The Bull With Nine Lives
And it turns out this powerful bull market is still plenty strong enough to survive some profit-taking and taunting. Put down its graceful aging to the surge in domestic energy output that, long before the US stops importing crude, will turn it into the low-cost exporter of an entire range of value-added fuels and petrochemicals.
When you’re growing your business 15 to 25 percent a year, as MLPs like Oiltanking Partners (NYSE: OILT), Magellan Midstream (NYSE: MMP), Sunoco Logistics (NYSE: SXL) and EQT Midstream (NYSE: EQM) are, whatever yield you choose to pay becomes only a down payment.

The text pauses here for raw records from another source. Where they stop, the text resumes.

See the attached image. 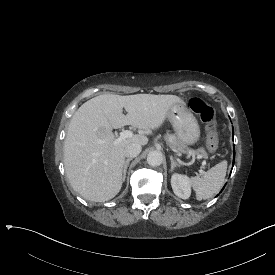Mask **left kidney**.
Segmentation results:
<instances>
[{"label": "left kidney", "mask_w": 275, "mask_h": 275, "mask_svg": "<svg viewBox=\"0 0 275 275\" xmlns=\"http://www.w3.org/2000/svg\"><path fill=\"white\" fill-rule=\"evenodd\" d=\"M172 189L178 197L188 199L191 195L189 178L181 174H173L171 177Z\"/></svg>", "instance_id": "1"}]
</instances>
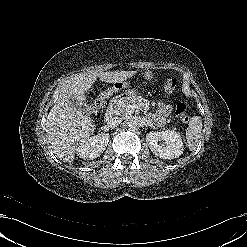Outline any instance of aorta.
Returning <instances> with one entry per match:
<instances>
[{"instance_id": "762f6f07", "label": "aorta", "mask_w": 247, "mask_h": 247, "mask_svg": "<svg viewBox=\"0 0 247 247\" xmlns=\"http://www.w3.org/2000/svg\"><path fill=\"white\" fill-rule=\"evenodd\" d=\"M127 127L129 130L135 131L139 128V122L136 119H131L127 122Z\"/></svg>"}]
</instances>
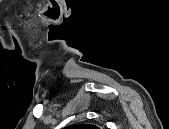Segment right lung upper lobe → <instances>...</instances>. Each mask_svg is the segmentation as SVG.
Returning <instances> with one entry per match:
<instances>
[{
    "instance_id": "1",
    "label": "right lung upper lobe",
    "mask_w": 169,
    "mask_h": 129,
    "mask_svg": "<svg viewBox=\"0 0 169 129\" xmlns=\"http://www.w3.org/2000/svg\"><path fill=\"white\" fill-rule=\"evenodd\" d=\"M87 127H93V126L84 125V124H75V125L68 126L67 128H70V129H82V128H87Z\"/></svg>"
}]
</instances>
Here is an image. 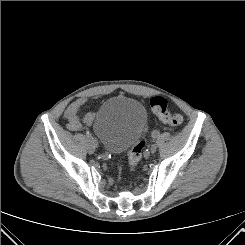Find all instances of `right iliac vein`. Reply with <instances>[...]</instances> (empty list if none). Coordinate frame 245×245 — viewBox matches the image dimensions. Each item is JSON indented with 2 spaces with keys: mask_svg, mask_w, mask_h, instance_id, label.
Segmentation results:
<instances>
[{
  "mask_svg": "<svg viewBox=\"0 0 245 245\" xmlns=\"http://www.w3.org/2000/svg\"><path fill=\"white\" fill-rule=\"evenodd\" d=\"M87 146H88V152L90 154H92L95 150V147H94V144L88 139V143H87Z\"/></svg>",
  "mask_w": 245,
  "mask_h": 245,
  "instance_id": "63e3f726",
  "label": "right iliac vein"
}]
</instances>
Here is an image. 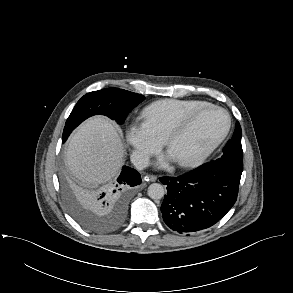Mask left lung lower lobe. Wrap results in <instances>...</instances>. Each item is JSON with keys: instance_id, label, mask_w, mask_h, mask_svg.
Masks as SVG:
<instances>
[{"instance_id": "obj_1", "label": "left lung lower lobe", "mask_w": 293, "mask_h": 293, "mask_svg": "<svg viewBox=\"0 0 293 293\" xmlns=\"http://www.w3.org/2000/svg\"><path fill=\"white\" fill-rule=\"evenodd\" d=\"M241 174L210 161L179 177H161L167 185L161 206L164 222L187 235L211 227L236 202Z\"/></svg>"}]
</instances>
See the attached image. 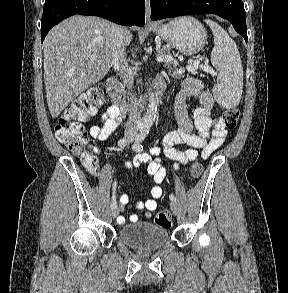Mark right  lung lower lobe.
<instances>
[{
    "mask_svg": "<svg viewBox=\"0 0 288 293\" xmlns=\"http://www.w3.org/2000/svg\"><path fill=\"white\" fill-rule=\"evenodd\" d=\"M145 0H45L41 20V41L49 30L75 14L106 18L125 26H144Z\"/></svg>",
    "mask_w": 288,
    "mask_h": 293,
    "instance_id": "98d812e1",
    "label": "right lung lower lobe"
}]
</instances>
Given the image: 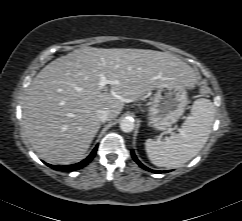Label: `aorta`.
I'll list each match as a JSON object with an SVG mask.
<instances>
[{"label":"aorta","instance_id":"762f6f07","mask_svg":"<svg viewBox=\"0 0 242 221\" xmlns=\"http://www.w3.org/2000/svg\"><path fill=\"white\" fill-rule=\"evenodd\" d=\"M134 127H135V123H134V120L131 118H124L120 122V129L123 132H126V133L131 132L134 130Z\"/></svg>","mask_w":242,"mask_h":221}]
</instances>
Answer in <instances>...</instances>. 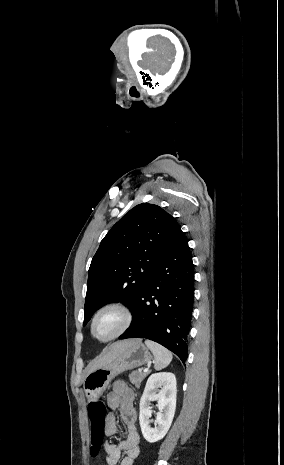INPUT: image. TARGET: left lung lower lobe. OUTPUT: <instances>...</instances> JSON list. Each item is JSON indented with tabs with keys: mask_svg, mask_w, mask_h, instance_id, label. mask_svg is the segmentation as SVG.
Here are the masks:
<instances>
[{
	"mask_svg": "<svg viewBox=\"0 0 284 465\" xmlns=\"http://www.w3.org/2000/svg\"><path fill=\"white\" fill-rule=\"evenodd\" d=\"M193 301L192 256L180 230L173 247L142 286L131 307L133 321L120 339L155 341L174 352L185 364Z\"/></svg>",
	"mask_w": 284,
	"mask_h": 465,
	"instance_id": "obj_1",
	"label": "left lung lower lobe"
}]
</instances>
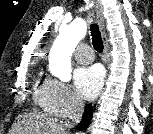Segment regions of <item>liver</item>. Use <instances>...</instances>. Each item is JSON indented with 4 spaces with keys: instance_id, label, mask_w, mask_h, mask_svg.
Returning <instances> with one entry per match:
<instances>
[{
    "instance_id": "6515ba94",
    "label": "liver",
    "mask_w": 153,
    "mask_h": 134,
    "mask_svg": "<svg viewBox=\"0 0 153 134\" xmlns=\"http://www.w3.org/2000/svg\"><path fill=\"white\" fill-rule=\"evenodd\" d=\"M28 117L29 119L24 124V130H22V127H19L17 132H51L52 134H64L65 132L62 124L44 114L32 113Z\"/></svg>"
}]
</instances>
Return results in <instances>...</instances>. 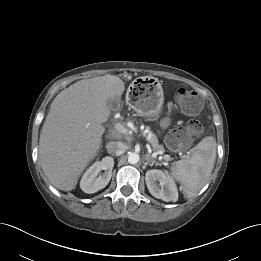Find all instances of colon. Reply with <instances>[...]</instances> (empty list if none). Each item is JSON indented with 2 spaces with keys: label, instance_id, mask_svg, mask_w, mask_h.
Segmentation results:
<instances>
[{
  "label": "colon",
  "instance_id": "colon-1",
  "mask_svg": "<svg viewBox=\"0 0 261 261\" xmlns=\"http://www.w3.org/2000/svg\"><path fill=\"white\" fill-rule=\"evenodd\" d=\"M176 101L180 109L188 115L199 114L202 100L199 95L187 88H179L176 92ZM203 124L198 119H191L186 126L174 129L167 137V143L172 150L187 148L194 136L201 134Z\"/></svg>",
  "mask_w": 261,
  "mask_h": 261
}]
</instances>
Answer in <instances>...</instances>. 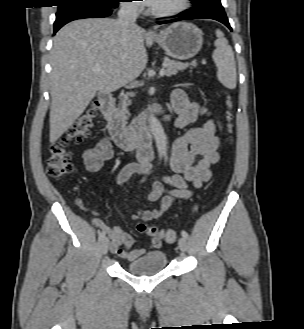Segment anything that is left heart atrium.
<instances>
[{
    "label": "left heart atrium",
    "instance_id": "1",
    "mask_svg": "<svg viewBox=\"0 0 304 329\" xmlns=\"http://www.w3.org/2000/svg\"><path fill=\"white\" fill-rule=\"evenodd\" d=\"M155 0H144V3L148 6H151Z\"/></svg>",
    "mask_w": 304,
    "mask_h": 329
}]
</instances>
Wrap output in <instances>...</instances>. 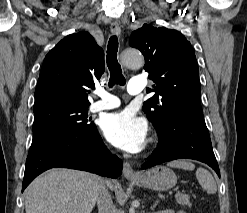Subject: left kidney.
<instances>
[{
  "label": "left kidney",
  "instance_id": "left-kidney-1",
  "mask_svg": "<svg viewBox=\"0 0 247 213\" xmlns=\"http://www.w3.org/2000/svg\"><path fill=\"white\" fill-rule=\"evenodd\" d=\"M179 213H185V212L181 211V212H179Z\"/></svg>",
  "mask_w": 247,
  "mask_h": 213
}]
</instances>
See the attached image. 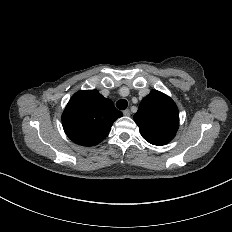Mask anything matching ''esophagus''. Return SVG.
<instances>
[{"instance_id":"34e87169","label":"esophagus","mask_w":232,"mask_h":232,"mask_svg":"<svg viewBox=\"0 0 232 232\" xmlns=\"http://www.w3.org/2000/svg\"><path fill=\"white\" fill-rule=\"evenodd\" d=\"M123 115L127 117L130 116V110L129 109L124 110Z\"/></svg>"}]
</instances>
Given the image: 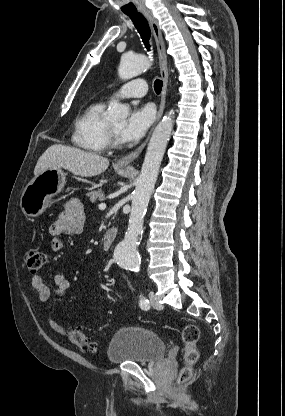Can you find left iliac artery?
<instances>
[{"instance_id": "1", "label": "left iliac artery", "mask_w": 285, "mask_h": 416, "mask_svg": "<svg viewBox=\"0 0 285 416\" xmlns=\"http://www.w3.org/2000/svg\"><path fill=\"white\" fill-rule=\"evenodd\" d=\"M140 307L144 310H148L150 308L149 306V300L146 299L143 295H140Z\"/></svg>"}]
</instances>
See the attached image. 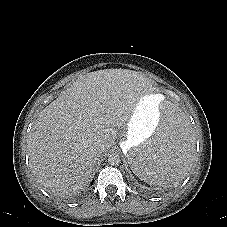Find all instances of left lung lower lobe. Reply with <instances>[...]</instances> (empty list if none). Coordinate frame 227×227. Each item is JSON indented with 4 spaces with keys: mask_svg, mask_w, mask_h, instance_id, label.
Segmentation results:
<instances>
[{
    "mask_svg": "<svg viewBox=\"0 0 227 227\" xmlns=\"http://www.w3.org/2000/svg\"><path fill=\"white\" fill-rule=\"evenodd\" d=\"M177 124H178V121H177ZM176 124V126H177ZM188 141V136H184V135H181L180 133H176L175 134V140H174V144L173 146L170 148L171 151H175L176 148L178 149L179 147H181L183 144L187 143Z\"/></svg>",
    "mask_w": 227,
    "mask_h": 227,
    "instance_id": "1",
    "label": "left lung lower lobe"
}]
</instances>
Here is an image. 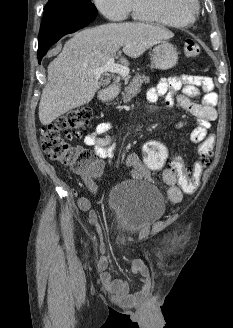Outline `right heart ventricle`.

This growth spurt looks set to last as long as horizontal drilling and hydraulic fracturing continue to extract a fountain of hydrocarbons from plentiful rock. Which is to say that it could run for quite a while.
As it happens, OILT was the best-performing MLP in our portfolios over the last month, along with the two names recommended in the last issue. You’ll find news on all of the newsletter’s recommendations in Portfolio Update.
This month’s Sector Spotlight takes an in-depth look at the midstream opportunities opening up above a shale formation that is only just getting started but has already attracted a ton of both capital and hype. The reserves in the Utica Shale may not quite measure up to those in the Marcellus Shale it overlaps. But the returns to the drillers, gatherers and shippers with the right assets in the right locations promise to be just as lucrative.
As it happens, there’s no need to choose between the Utica and the Marcellus, because the two strongest gathering and processing MLPs in the East aim to dominate both. And while they compete for local business and for the chance to ship the region’s gas to the the Gulf Coast, the opportunity set is big enough for both MarkWest Energy Partners (NYSE: MWE) and Williams Companies (NYSE: WMB) to emerge as winners. Best Buys makes the case for not choosing among them.
This month’s In Spotlight digs into the year’s biggest MLP IPO to date, one offering investors a stake in the general partner to one of the largest US pipeline partnerships. The pricing on the pending deal suggests its incentive distribution rights are worth almost as much as the cash flow stream from which they are derived. Is the marketing of this stake a sign that sponsors no longer think the growth will last? I wouldn’t bet on that just yet.